- Passage provided -
+--

1721662 (Migration)
[2019] AATA 3766
•9 August 2019
1721662 (Migration) [2019] AATA 3766 (9 August 2019)
DECISION RECORD
DIVISION:Migration & Refugee Division
CASE NUMBER: 1721662
MEMBER:Hugh Sanderson
DATE:9 August 2019
PLACE OF DECISION: Sydney
DECISION:The Tribunal remits the application for a Partner (Temporary) (Class UK) visa, with the direction that the applicant meets the following criteria for a Subclass 820 (Partner) visa:
·cl.820.211 of Schedule 2 to the Regulations;
·cl.820.221 of Schedule 2 to the Regulations; and
·r.2.03A
Statement made on 09 August 2019 at 8:16am
CATCHWORDS
MIGRATION – Partner (Temporary) (Class UK) visa – Subclass 820 (Partner) – genuine de facto relationship – married after time of application – sharing of day to day expenses – living arrangements – undertake social activities together – sponsor’s relationship with former wife – decision under review remittedLEGISLATION
Migration Act 1958 (Cth), ss 5CB, 65
Migration Regulations 1994 (Cth), rr 1.09A, 2.03A; Schedule 2, cls 820.211, 820.221CASES
He v MIBP [2017] FCAFC 206
Any references appearing in square brackets indicate that information has been omitted from this decision pursuant to section 378 of the Migration Act 1958 and replaced with generic information.
STATEMENT OF DECISION AND REASONS
APPLICATION FOR REVIEW
This is an application for review of a decision made by a delegate of the Minister for Immigration and Border Protection to refuse to grant the applicant a Partner (Temporary) (Class UK) visa under s.65 of the Migration Act 1958 (the Act).
The applicant applied for the visa on 17 September 2015 on the basis of his relationship with his sponsor. At that time, Class UK contained only one subclass: Subclass 820 (Partner). The criteria for the grant of this visa are set out in Part 820 of Schedule 2 to the Migration Regulations 1994 (the Regulations).
The delegate refused to grant the visa on the basis that the visa applicant did not satisfy cl.820.211 because the delegate was not satisfied the applicant was the de facto partner, as defined in s.5CB of the Act, of the sponsoring partner.
Background
The applicant is a citizen of Indonesia and is currently [age] years old. His father and [sisters] continue to live in Indonesia. His mother died recently. He came to Australia in July 2011 holding a Student visa.
The sponsor of the applicant is [Mr A] who was born in Indonesia and is currently [age] years old. His mother and [sisters] continue to live in Indonesia. He was previously married to [Ms B] and there are two children of that relationship, [Child C] currently [age] years and [Child D] currently [age] years. It was claimed the sponsor and his wife separated in 2007 and divorced each other [in] February 2013. The sponsor was granted a Subclass 100 Partner visa in 1991 and has the right to reside permanently in Australia.

+--

Data extracted from a collection:
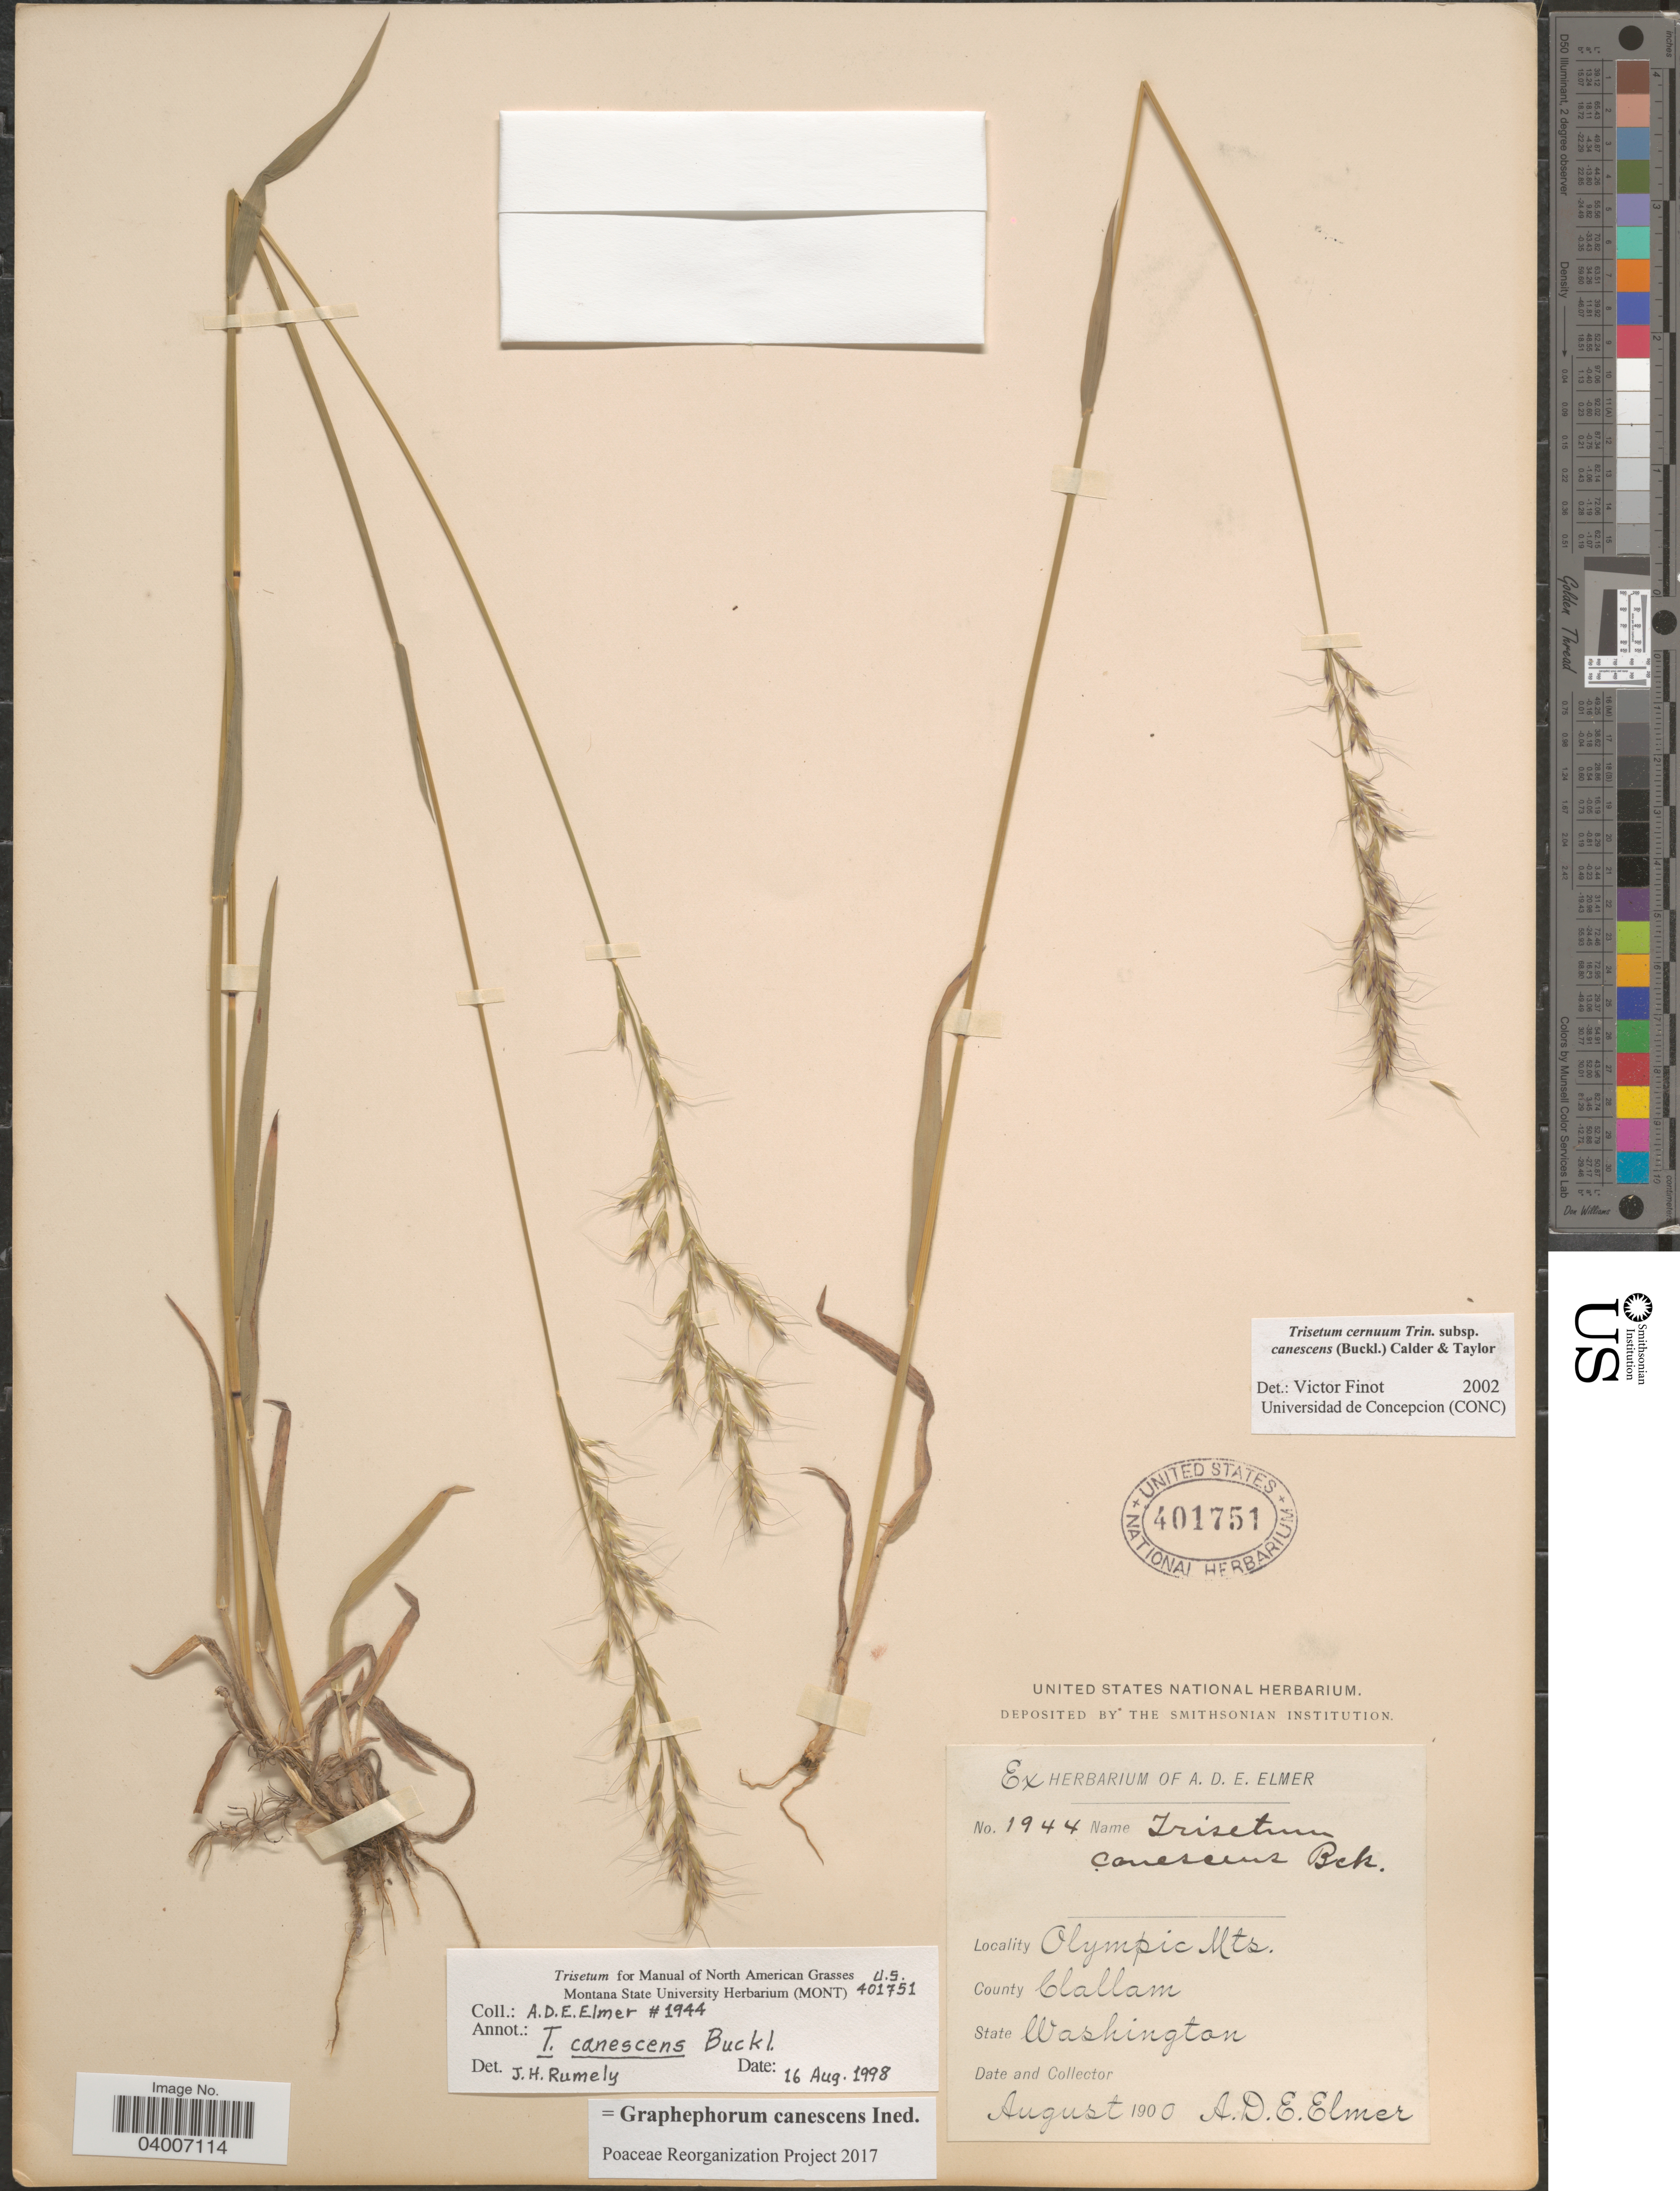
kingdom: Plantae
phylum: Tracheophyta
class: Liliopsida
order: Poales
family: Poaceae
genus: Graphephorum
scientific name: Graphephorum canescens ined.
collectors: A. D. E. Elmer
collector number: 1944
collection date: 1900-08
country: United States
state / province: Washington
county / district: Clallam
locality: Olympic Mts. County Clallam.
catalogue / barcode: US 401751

+--

- Exercises -
A: According to the migration tribunal decision, which criteria for a Subclass 820 (Partner) visa does the Tribunal direct that the applicant meets?
B: According to the migration tribunal decision, why did the delegate refuse to grant the visa? Answer in one to three sentences.
C: Carry on writing the migration tribunal decision from its final sentence.

- Answers for this exercise -
A:
- cl.820.211 of Schedule 2 to the Regulations
- cl.820.221 of Schedule 2 to the Regulations
- r.2.03A

B: The delegate found that the applicant did not satisfy cl.820.211. This was because the delegate was not satisfied that the applicant was the de facto partner of the sponsoring partner, as defined in s.5CB of the Act.

C:
The parties claimed that they first met each other at an Indonesian restaurant [in] October 2013. A relationship developed between them and [in] June 2015 they started to live together in a de facto relationship. They registered their relationship [in] August 2015.
Since claiming to have met each other, the applicant has travelled out of Australia as follows:
·[From] December 2013 [to] 19 February 2014;
·[From] April 2015 [to] May 2015;
·[From] October 2016 [to] October 2016;
·[From] December 2017 [to] January 2018;
·[From] June 2018 [to] July 2018; and
·[From] March 2019 [to] June 2019.
Since claiming to have met each other, the sponsor has travelled out of Australia on 13 occasions. On three of those occasions the applicant travelled with the sponsor or the applicant and the sponsor were travelling at the same time.
On the sponsor’s Incoming Passenger Cards dated [in] July 2016 [and] January 2017 he identified his former wife as his emergency contact person.
Various documents were provided by the applicant in support of the application. This included statements by friends claiming the relationship was genuine, photos of the parties together, correspondence addressed to the parties at their joint residence, joint residential tenancy agreement and joint bank account details.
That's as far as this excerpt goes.